The local man replies that he has been fishing that morning, caught many fish, sold them in the market and is now enjoying his afternoon. The businessman replies, “But if you put your boat out to sea again you could catch more fish.”
“Why would I do that?” Asks the fisherman.
“Because then you could sell them in the market and make more money.”
“Why would I do that?”
“Because then you could buy another boat, hire another fisherman and catch even more fish.”
“Why would I do that?”
“Because then you would make so much money that you could take the afternoon off and lie in your hammock.”

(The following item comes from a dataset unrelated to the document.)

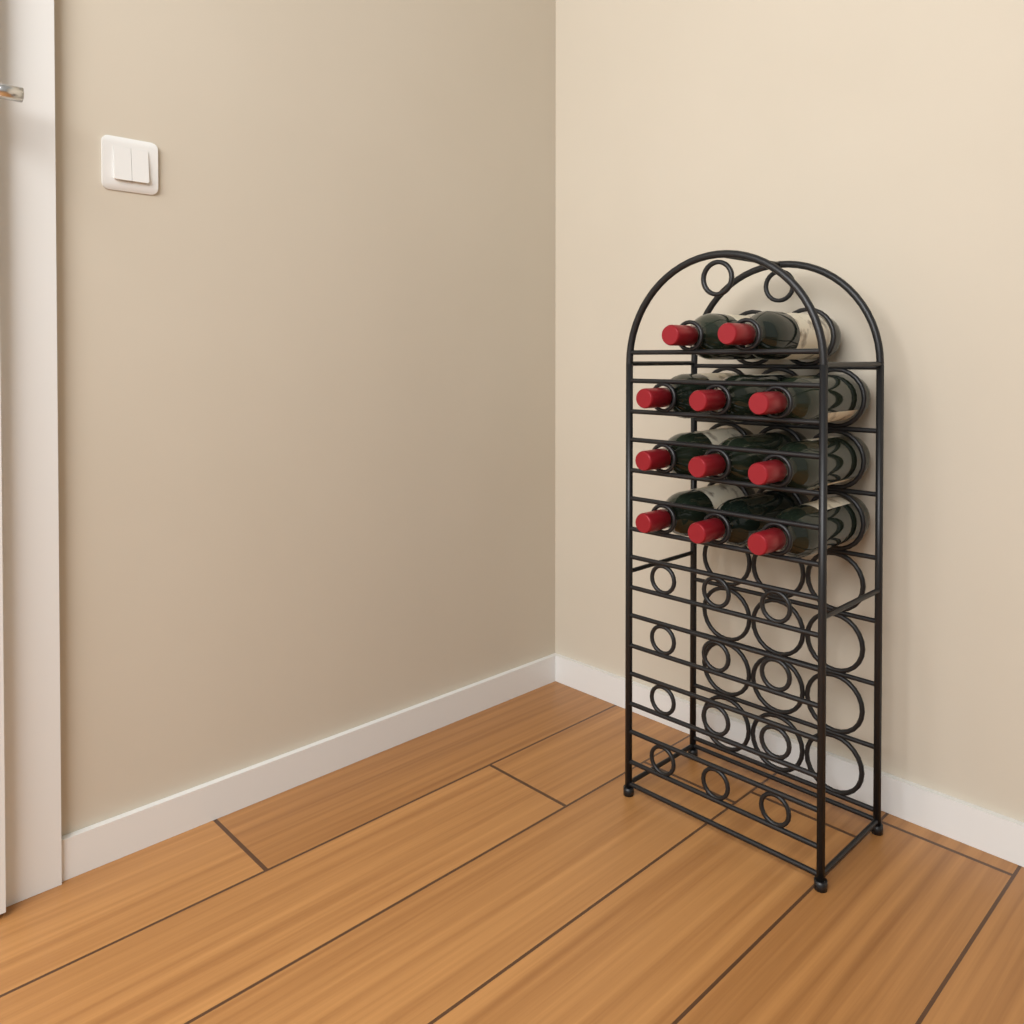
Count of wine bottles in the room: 11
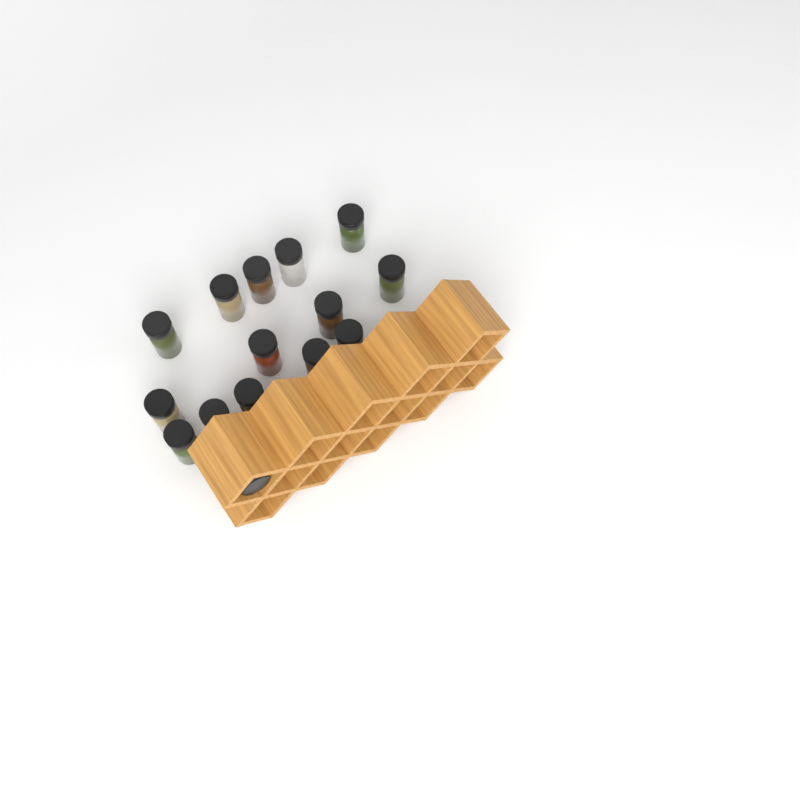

“What do you think I’m doing now?”
It’s Day 1 of St John’s medical mission trip to Tela. Today we worshiped with our partner parish of Espiritu Santo, held a free clinic for parishioners, and enjoyed building our team spirit. There’s so much to tell you. So much that it’ll take weeks of newsletters to do justice to this act of mission. So, over the next few weeks (minus the two I’ll be on vacation in August) I’ll be devoting my articles to different aspects of the trip, some of the experiences we’re having and people we’re meeting.
All true mission leaves EVERYONE changed. The people ‘doing’ the mission are transformed as much as those we usually think of as the ‘receivers’. Pray for the members of St John’s who are here – Kat, Jon, Connie, and Javier. May we all come home renewed and shaped by the experience of our brothers and sisters in this beautiful country.